(TMU) – An incredible network of “virgin” cave passages has been discovered underneath Carlsbad Caverns National Park in New Mexico.
It is believed that the wondrous pool, which lies 700 ft. below the park, has never before been seen by human eyes.
In a post to their official Facebook page, Carlsbad Caverns called the site “completely pristine” and noted that they believe the bacteria living in the water had “evolved entirely without human presence.”
The immaculate pool discovered in the cave network appears almost unearthly and is surrounded by white frosted rock. The pool itself appears to be filled with a milky aquamarine liquid described as resembling thick lime yogurt, reports Miami Herald.
“This pool has been isolated for hundreds of thousands of years and had never seen light before that day,” said Carlsbad Caverns natural and cultural resources chief Rodney Horrocks.
Exploration in caves sometimes yields small, yet wondrous sights. This cave pool, found in Lechuguilla Cave, appears to…
The passage was discovered in 1993 lying 700 feet below the entrance to Lechuguilla Cave, one of the 10 longest caves in the world. However, the network was not entered until this past October.

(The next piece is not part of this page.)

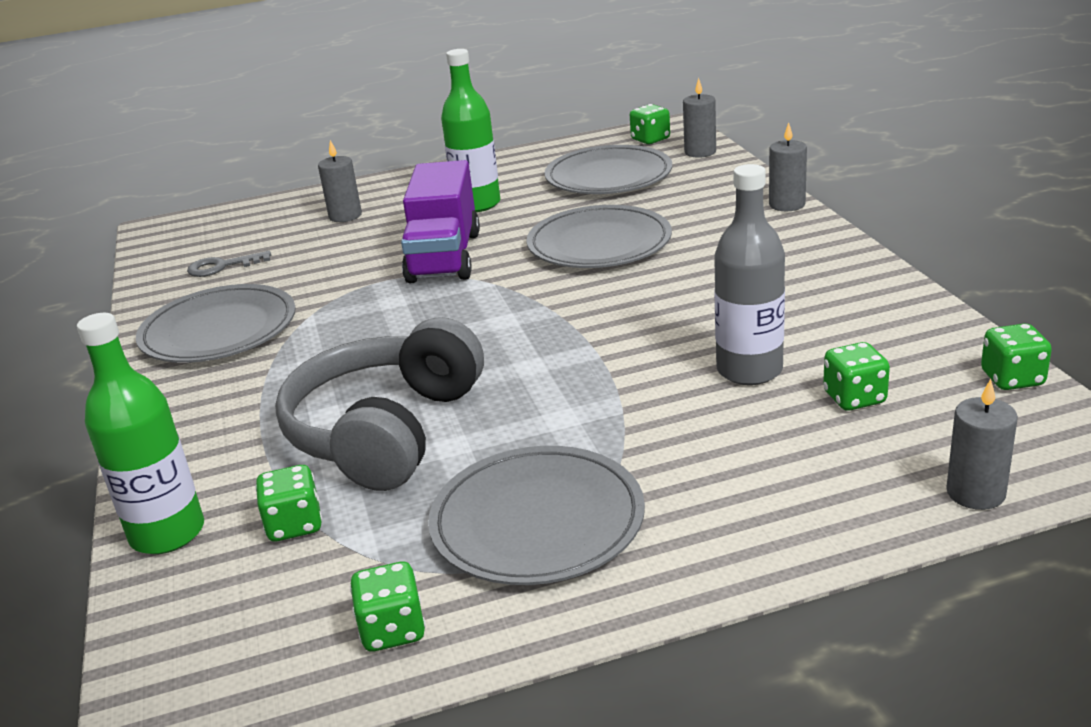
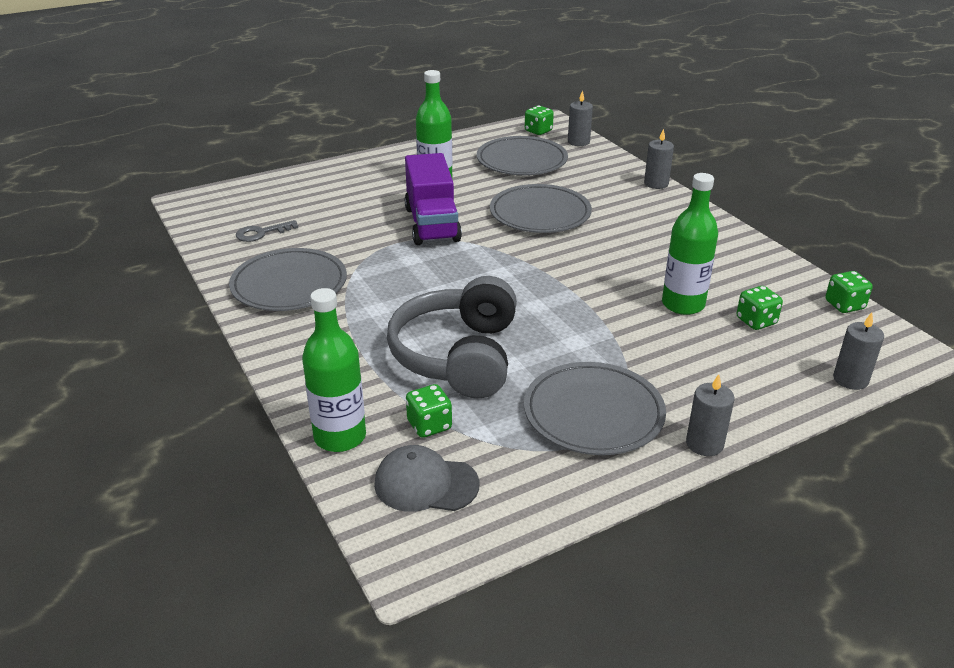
camera: 15 degrees left, 5 degrees up
grey candle [318,140,362,222] -> grey candle moved to [686,374,735,456]
green dice [350,562,426,652] -> none
grey bottle [714,164,785,385] -> green bottle [662,173,718,315]
none -> grey cap [374,445,479,512]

Wisshak and his team mapped out 1.3 miles of passages and went on multiple “rope drops” in the course of the expedition. In a Facebook post, Wisshak said:
“Exploration in caves sometimes yields wondrous sights.”
“This cave pool, found in Lechuguilla Cave, appears to be completely pristine.

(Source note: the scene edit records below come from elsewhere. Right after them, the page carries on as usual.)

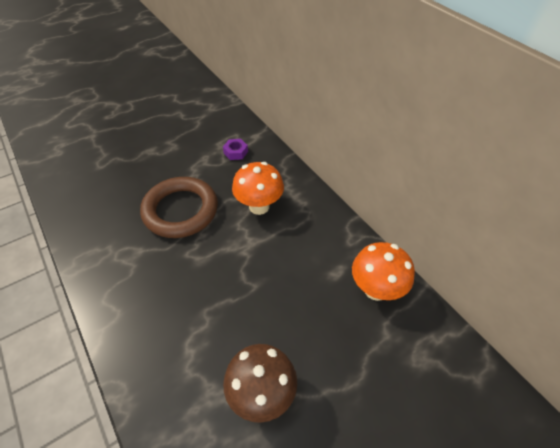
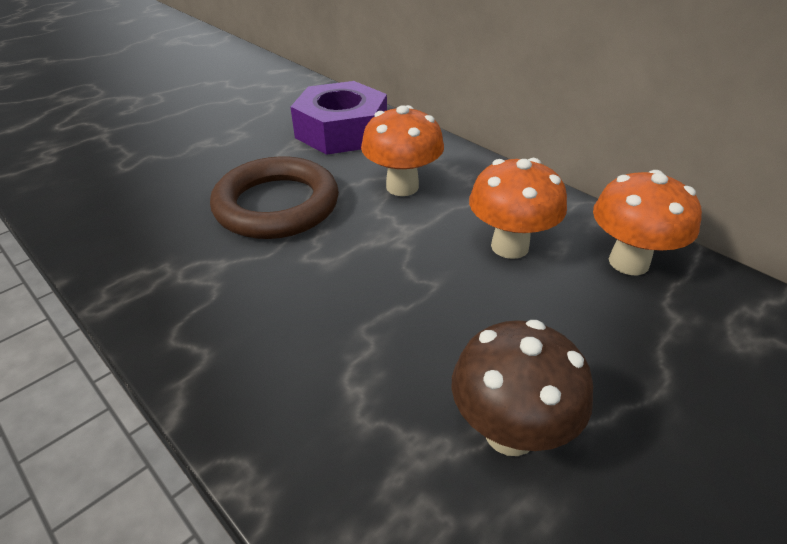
camera: 10 degrees left, 10 degrees down
purple nut [223,139,248,160] -> purple nut [291,81,387,155], size x2.49
none -> orange mushroom [469,158,567,259]

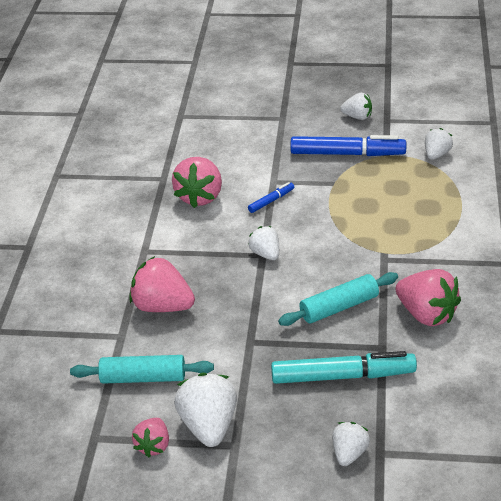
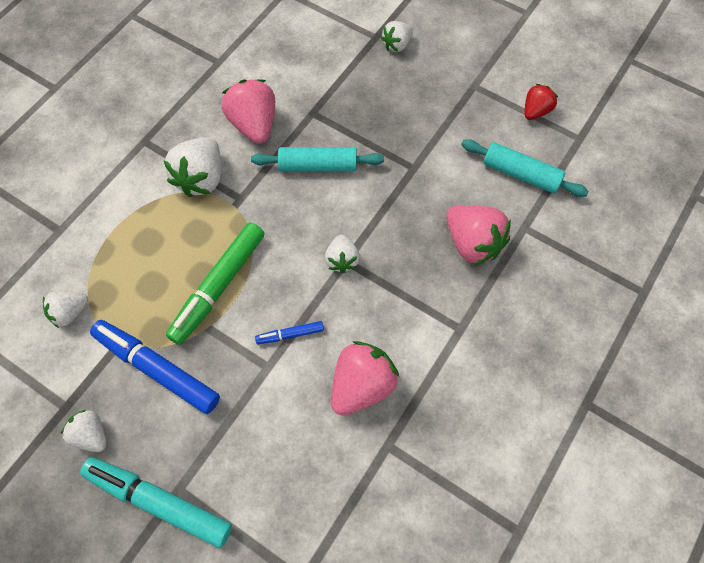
camera: 155 degrees left, 25 degrees up
pink strawberry [132,418,169,457] -> red strawberry [525,84,558,120]
white strawberry [174,373,237,447] -> white strawberry moved to [163,137,221,197]
turquoise marker [271,351,417,384] -> turquoise marker moved to [80,457,232,548]
none -> green marker [166,222,265,345]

“The edges beneath this pool appear to be ‘pool fingers’, which could be bacterial colonies that have evolved entirely without human presence.”
While the discovery of the alien-like cave may seem unsettling to some, geoscientist and expedition leader Max Wisshak said that the water in the pool is actually “crystal clear,” with the creamy appearance actually being the result of an optical illusion.
The pool is roughly a foot wide, 2 feet long, and “several inches deep,” Horrocks said. The water is believed to have come from ancient rainwater that seeped through the limestone lying overhead and dropped or slid along the cave walls into the pool.
Microbiologists have already found new microbe species in Lechuguilla Cave’s pools – such as the “Lake of Liquid Sky” discovered in 1993 – and this latest discovery could yield further results.
It is not known when the cave network was actually formed, but the expedition also stumbled across a number of bat skeletons, including those believed to be thousands of years old.
“Such untouched pools are scientifically important because water samples are relatively free of contaminants and the microbial organisms that may live in those pools are only those that belong there.”
“Contamination can occur from the surface above the cave, but in case of Lechuguilla Cave, that’s not a big issue, since it is situated in a well-protected wilderness area. Contamination can also occur via aerosols in the air. However, a newly discovered pool in Lechuguilla Cave is about as pristine as it gets.”
The team took a number of special precautions to ensure that it introduced no contaminants into the pools. Wisshak is now applying for grants in order to continue studying his discoveries at Lechuguilla Cave, including the cave’s unique barite crystals. It is generally quite rare to find the mineral barite in caves.
No signs of life “visible to the naked eye” were found in the passages, Wisshak said – besides the huge number of skeletal bat remains.
So far, there are 118 known caves at Carlsbad Caverns National Park, with many more likely undiscovered.